As reported previously [40], abnormal baseline TSH was associated with post-ICI initiation thyroid abnormalities. Comparable to rates of thyroid laboratory aberrations and clinical thyroid disease in the general population, only about half of patients who developed post-ICI initiation TSH abnormalities were eventually diagnosed with clinical thyroid dysfunction. Importantly, this subset of individuals had clearly improved outcomes compared to patients with treatment-emergent TSH abnormalities not meeting the threshold for clinical thyroid dysfunction. If ICI-induced thyroid disorders, similar to other irAE, represent heightened immune response to checkpoint inhibitors, it seems possible that isolated, mild laboratory abnormalities could also reflect other mechanisms, including random variation, medication use, timing of blood collection [11], seasonal variation [41], or non-thyroidal illness. In such individuals, then, the TSH abnormality would not reflect immune activation.

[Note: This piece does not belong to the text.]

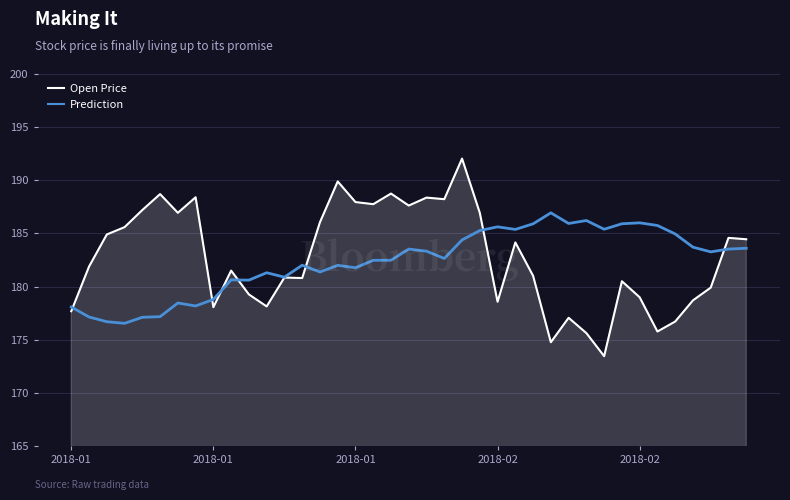

What is the sum of all Open Price values?

7127.7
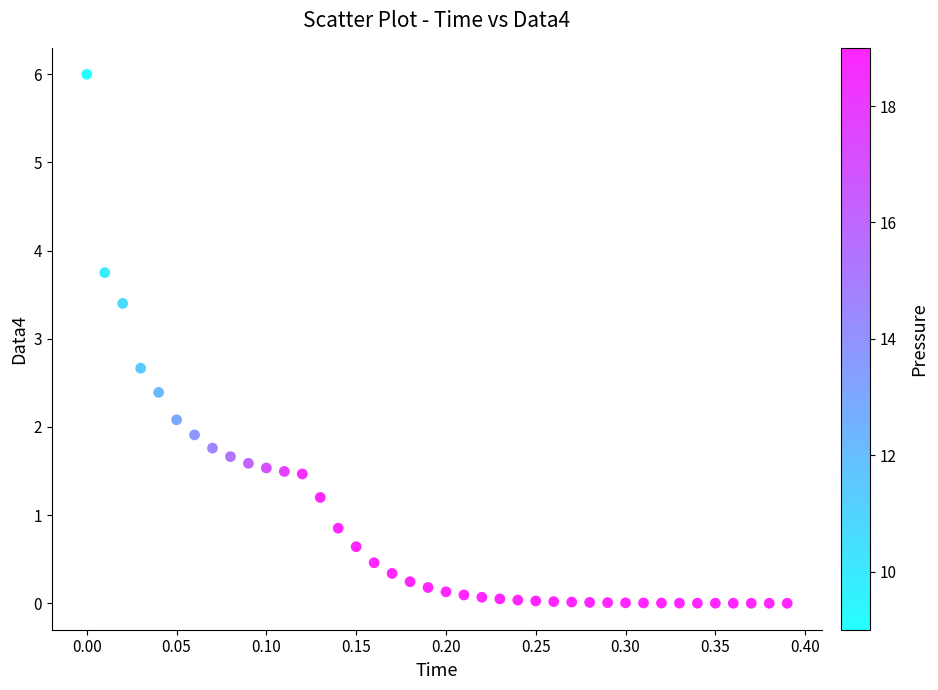

What Y value in the scatter plot is closest to 3?

2.7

Limitations of this study include a single-center setting, the retrospective nature of data collection, and the lack of certain clinical variables such as response rate, progression-free survival, and other irAE. Furthermore, because TSH is not routinely assessed before or during most other types of cancer therapies (including surgery, radiation therapy, chemotherapy, and most molecularly targeted agents), we are not able to determine the extent to which our findings are specific to immunotherapy. We are unable to discern the etiology of baseline thyroid function test abnormalities. We do not have available clinical data on comorbidity burden, specific ICI dosing strategy, number of therapeutic lines, or PDL1 expression. For thyroid replacement, we limited data collection to levothyroxine because this medication represents standard practice and only a small proportion of patients typically use other thyroid replacement modalities such as desiccated animal thyroid extract [42]. We also recognize that dose changes of previously prescribed levothyroxine post-ICI initiation may not necessarily reflect ICI effects. Additionally, we recognize the possibility that some patients may have received ICI at another institution previously, in which case the pre-ICI lab tests would not represent a true baseline. However, because sequential ICI regimens are rarely used clinically, this would likely be a rare occurrence. Study strengths include the large sample size, the availability of pre- and post-ICI thyroid function tests, and the distinction between clinical thyroid dysfunction and laboratory-limited abnormalities.

In conclusion, pre-existing and treatment-emergent thyroid dysfunction appear to have divergent prognostic effects in patients treated with ICI. As seen with other irAE, individuals who develop ICI-induced thyroid disease have improved outcomes. This effect appears limited to those patients who experience clinical thyroid disease syndrome rather than isolated laboratory aberrations. Importantly, pre-existing thyroid dysfunction—whether defined as requiring treatment or having an abnormal baseline TSH—is associated with worse survival, even after controlling for multiple clinical, tumor-, and treatment-related variables. Given the prevalence of thyroid disease in cancer populations, further research into potential explanations for this observation are warranted.